Dataset entries
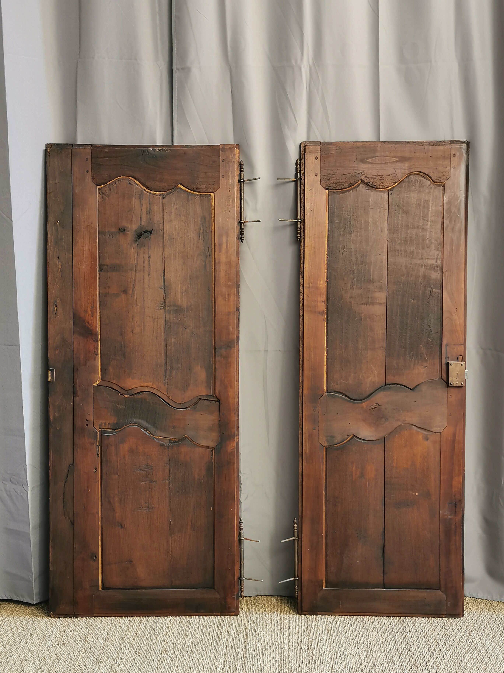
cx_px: 252
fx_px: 777
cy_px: 336
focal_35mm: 40
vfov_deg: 46.8
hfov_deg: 36.0
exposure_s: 1/100
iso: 100
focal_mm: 5.58
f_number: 1.8
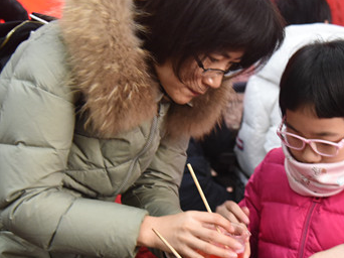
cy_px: 159
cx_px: 200
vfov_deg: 14.9
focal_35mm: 99
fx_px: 983
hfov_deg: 19.8
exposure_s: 1/80
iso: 3200
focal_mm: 44
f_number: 4
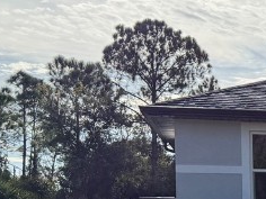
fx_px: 799
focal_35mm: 104
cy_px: 252
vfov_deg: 13.7
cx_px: 452
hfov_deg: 16.4
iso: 100
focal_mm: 6.76
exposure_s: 1/8130
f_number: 1.78
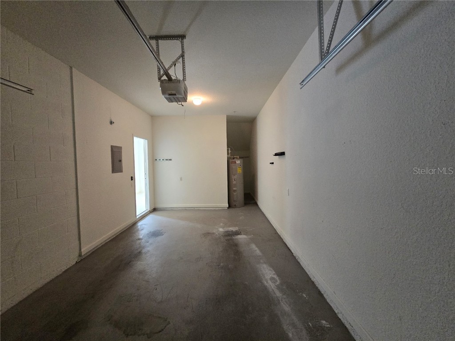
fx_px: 171
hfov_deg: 106.2
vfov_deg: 89.9
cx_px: 228
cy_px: 170
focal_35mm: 13
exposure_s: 1/60
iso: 640
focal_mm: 2.2
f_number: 2.2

*TASK BRIEF*. Only the lines from the one containing "hfov_deg: 106.2" through the end of the data above are wanted, both ends included; restate them word for word.

*RESULT*.
hfov_deg: 106.2
vfov_deg: 89.9
cx_px: 228
cy_px: 170
focal_35mm: 13
exposure_s: 1/60
iso: 640
focal_mm: 2.2
f_number: 2.2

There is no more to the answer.